[Start of Attachment]
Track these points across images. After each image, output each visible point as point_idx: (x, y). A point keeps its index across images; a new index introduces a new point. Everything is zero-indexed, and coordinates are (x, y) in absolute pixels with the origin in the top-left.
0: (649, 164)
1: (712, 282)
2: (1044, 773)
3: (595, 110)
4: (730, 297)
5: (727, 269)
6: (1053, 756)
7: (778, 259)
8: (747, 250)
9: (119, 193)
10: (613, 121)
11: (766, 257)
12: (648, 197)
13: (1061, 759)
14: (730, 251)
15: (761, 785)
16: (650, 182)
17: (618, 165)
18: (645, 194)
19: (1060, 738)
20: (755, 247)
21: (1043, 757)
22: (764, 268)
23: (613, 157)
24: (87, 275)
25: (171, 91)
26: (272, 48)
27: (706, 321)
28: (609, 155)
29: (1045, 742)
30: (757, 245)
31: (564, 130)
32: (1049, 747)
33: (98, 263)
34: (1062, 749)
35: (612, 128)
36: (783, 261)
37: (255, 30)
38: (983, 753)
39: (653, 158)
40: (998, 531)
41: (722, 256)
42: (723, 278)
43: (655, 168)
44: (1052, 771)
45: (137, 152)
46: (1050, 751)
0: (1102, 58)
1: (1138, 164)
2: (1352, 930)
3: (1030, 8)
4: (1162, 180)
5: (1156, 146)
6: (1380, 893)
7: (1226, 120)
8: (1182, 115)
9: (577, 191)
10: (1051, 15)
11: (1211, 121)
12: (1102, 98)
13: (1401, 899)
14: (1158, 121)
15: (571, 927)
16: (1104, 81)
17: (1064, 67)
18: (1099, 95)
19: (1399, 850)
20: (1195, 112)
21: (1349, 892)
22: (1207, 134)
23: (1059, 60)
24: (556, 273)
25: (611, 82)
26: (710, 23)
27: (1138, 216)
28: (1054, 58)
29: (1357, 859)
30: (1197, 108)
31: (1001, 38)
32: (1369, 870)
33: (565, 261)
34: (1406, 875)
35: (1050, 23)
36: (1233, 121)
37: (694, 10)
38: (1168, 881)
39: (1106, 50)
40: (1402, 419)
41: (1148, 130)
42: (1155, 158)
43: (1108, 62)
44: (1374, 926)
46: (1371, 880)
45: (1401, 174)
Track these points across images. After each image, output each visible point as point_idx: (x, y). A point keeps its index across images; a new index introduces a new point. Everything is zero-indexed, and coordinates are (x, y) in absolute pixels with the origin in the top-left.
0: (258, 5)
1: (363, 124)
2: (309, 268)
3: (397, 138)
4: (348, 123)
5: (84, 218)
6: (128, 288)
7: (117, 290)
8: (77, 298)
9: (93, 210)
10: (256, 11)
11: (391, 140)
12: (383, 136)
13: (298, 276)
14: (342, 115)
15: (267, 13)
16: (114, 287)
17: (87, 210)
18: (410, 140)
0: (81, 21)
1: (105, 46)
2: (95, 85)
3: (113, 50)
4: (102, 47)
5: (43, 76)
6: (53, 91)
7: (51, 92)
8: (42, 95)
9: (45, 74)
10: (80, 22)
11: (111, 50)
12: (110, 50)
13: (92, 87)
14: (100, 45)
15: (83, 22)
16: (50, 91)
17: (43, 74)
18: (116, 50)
[End of Attachment]
* [ACTIVITY]: Whatever appears in the records must be returned exactly.

* [WRITTEN RESPONSE]:
Track these points across images. After each image, output each visible point as point_idx: (x, y). A point keeps its index across images; a new index introduces a new point. Everything is zero-indexed, and coordinates are (x, y) in absolute pixels with the origin in the top-left.
0: (649, 164)
1: (712, 282)
2: (1044, 773)
3: (595, 110)
4: (730, 297)
5: (727, 269)
6: (1053, 756)
7: (778, 259)
8: (747, 250)
9: (119, 193)
10: (613, 121)
11: (766, 257)
12: (648, 197)
13: (1061, 759)
14: (730, 251)
15: (761, 785)
16: (650, 182)
17: (618, 165)
18: (645, 194)
19: (1060, 738)
20: (755, 247)
21: (1043, 757)
22: (764, 268)
23: (613, 157)
24: (87, 275)
25: (171, 91)
26: (272, 48)
27: (706, 321)
28: (609, 155)
29: (1045, 742)
30: (757, 245)
31: (564, 130)
32: (1049, 747)
33: (98, 263)
34: (1062, 749)
35: (612, 128)
36: (783, 261)
37: (255, 30)
38: (983, 753)
39: (653, 158)
40: (998, 531)
41: (722, 256)
42: (723, 278)
43: (655, 168)
44: (1052, 771)
45: (137, 152)
46: (1050, 751)
0: (1102, 58)
1: (1138, 164)
2: (1352, 930)
3: (1030, 8)
4: (1162, 180)
5: (1156, 146)
6: (1380, 893)
7: (1226, 120)
8: (1182, 115)
9: (577, 191)
10: (1051, 15)
11: (1211, 121)
12: (1102, 98)
13: (1401, 899)
14: (1158, 121)
15: (571, 927)
16: (1104, 81)
17: (1064, 67)
18: (1099, 95)
19: (1399, 850)
20: (1195, 112)
21: (1349, 892)
22: (1207, 134)
23: (1059, 60)
24: (556, 273)
25: (611, 82)
26: (710, 23)
27: (1138, 216)
28: (1054, 58)
29: (1357, 859)
30: (1197, 108)
31: (1001, 38)
32: (1369, 870)
33: (565, 261)
34: (1406, 875)
35: (1050, 23)
36: (1233, 121)
37: (694, 10)
38: (1168, 881)
39: (1106, 50)
40: (1402, 419)
41: (1148, 130)
42: (1155, 158)
43: (1108, 62)
44: (1374, 926)
46: (1371, 880)
45: (1401, 174)
Track these points across images. After each image, output each visible point as point_idx: (x, y). A point keeps its index across images; a new index introduces a new point. Everything is zero-indexed, and coordinates are (x, y) in absolute pixels with the origin in the top-left.
0: (258, 5)
1: (363, 124)
2: (309, 268)
3: (397, 138)
4: (348, 123)
5: (84, 218)
6: (128, 288)
7: (117, 290)
8: (77, 298)
9: (93, 210)
10: (256, 11)
11: (391, 140)
12: (383, 136)
13: (298, 276)
14: (342, 115)
15: (267, 13)
16: (114, 287)
17: (87, 210)
18: (410, 140)
0: (81, 21)
1: (105, 46)
2: (95, 85)
3: (113, 50)
4: (102, 47)
5: (43, 76)
6: (53, 91)
7: (51, 92)
8: (42, 95)
9: (45, 74)
10: (80, 22)
11: (111, 50)
12: (110, 50)
13: (92, 87)
14: (100, 45)
15: (83, 22)
16: (50, 91)
17: (43, 74)
18: (116, 50)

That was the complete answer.